Through collaboration with JR East, passengers became able to use Pasmo interchangeably with Suica to ride nearly any railway, metro, or bus in the Tokyo metropolitan area in 2007. Transit systems/lines outside the Pasmo system but usable with the Pasmo card included JR East lines in the Kanto, Niigata and Sendai area, the Tokyo Monorail, Saitama New Urban Transit (New Shuttle), Sendai Airport Transit, Tokyo Waterfront Area Rapid Transit (Rinkai Line), and JR Bus Kanto (local buses in the Mito area).

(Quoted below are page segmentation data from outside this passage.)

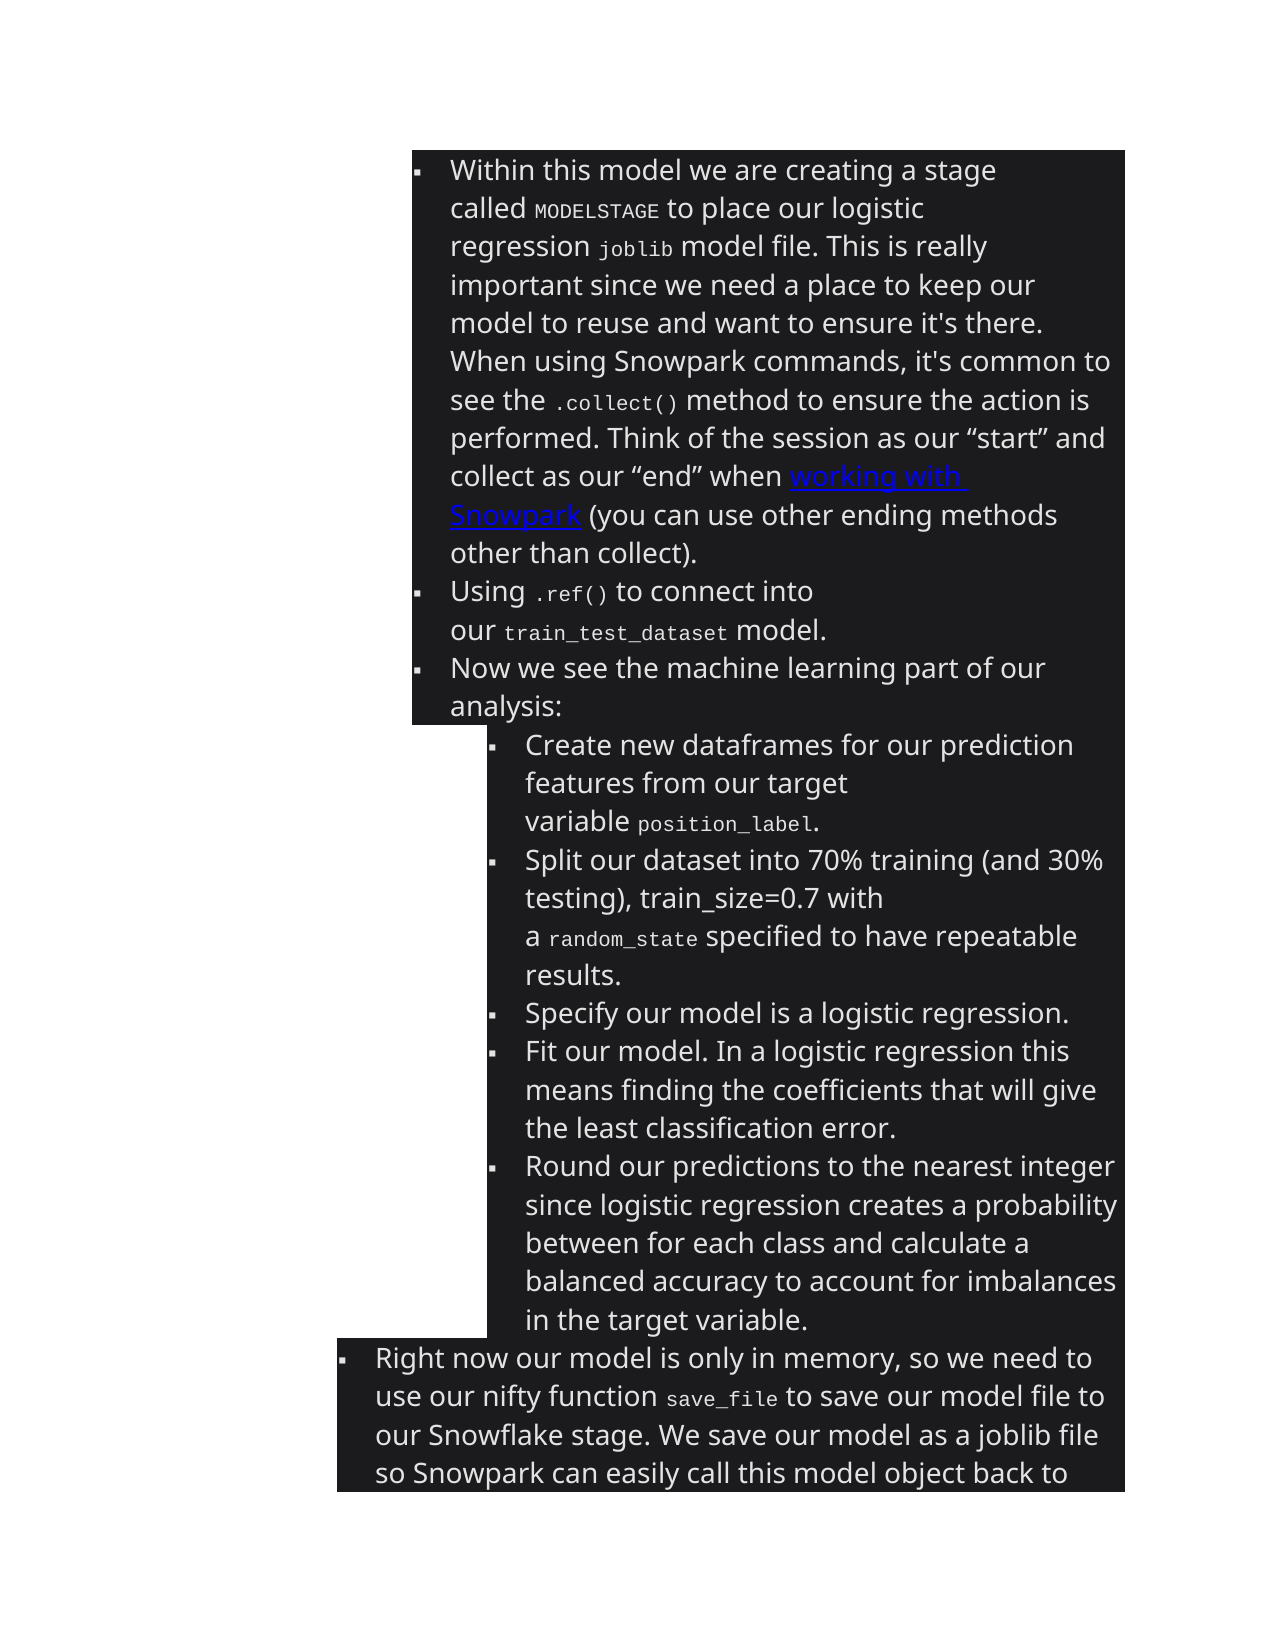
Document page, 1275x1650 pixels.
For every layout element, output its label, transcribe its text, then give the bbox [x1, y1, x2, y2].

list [337, 1338, 1125, 1492]
list Within this model we are creating a stage called MODELSTAGE to place our logistic regression joblib model file. This is really important since we need a place to keep our model to reuse and want to ensure it's there. When using Snowpark commands, it's common to see the .collect() method to ensure the action is performed. Think of the session as our “start” and collect as our “end” when working with Snowpark (you can use other ending methods other than collect). [412, 150, 1125, 572]
list Round our predictions to the nearest integer since logistic regression creates a probability between for each class and calculate a balanced accuracy to account for imbalances in the target variable. [487, 1147, 1125, 1338]
list Create new dataframes for our prediction features from our target variable position_label. [487, 725, 1125, 840]
list Fit our model. In a logistic regression this means finding the coefficients that will give the least classification error. [487, 1032, 1125, 1147]
list Specify our model is a logistic regression. [487, 993, 1125, 1032]
list Now we see the machine learning part of our analysis: [412, 648, 1125, 725]
list Split our dataset into 70% training (and 30% testing), train_size=0.7 with a random_state specified to have repeatable results. [487, 840, 1125, 993]
list Using .ref() to connect into our train_test_dataset model. [412, 572, 1125, 648]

In 2013, interoperation was extended country-wide, and Pasmo became usable across Japan as part of the Nationwide Mutual Usage Service.

On July 22, 2014, Nintendo added support for Suica and Pasmo in the Nintendo eShop through the NFC function of the Wii U GamePad and the New Nintendo 3DS. The service was discontinued on January 18, 2022.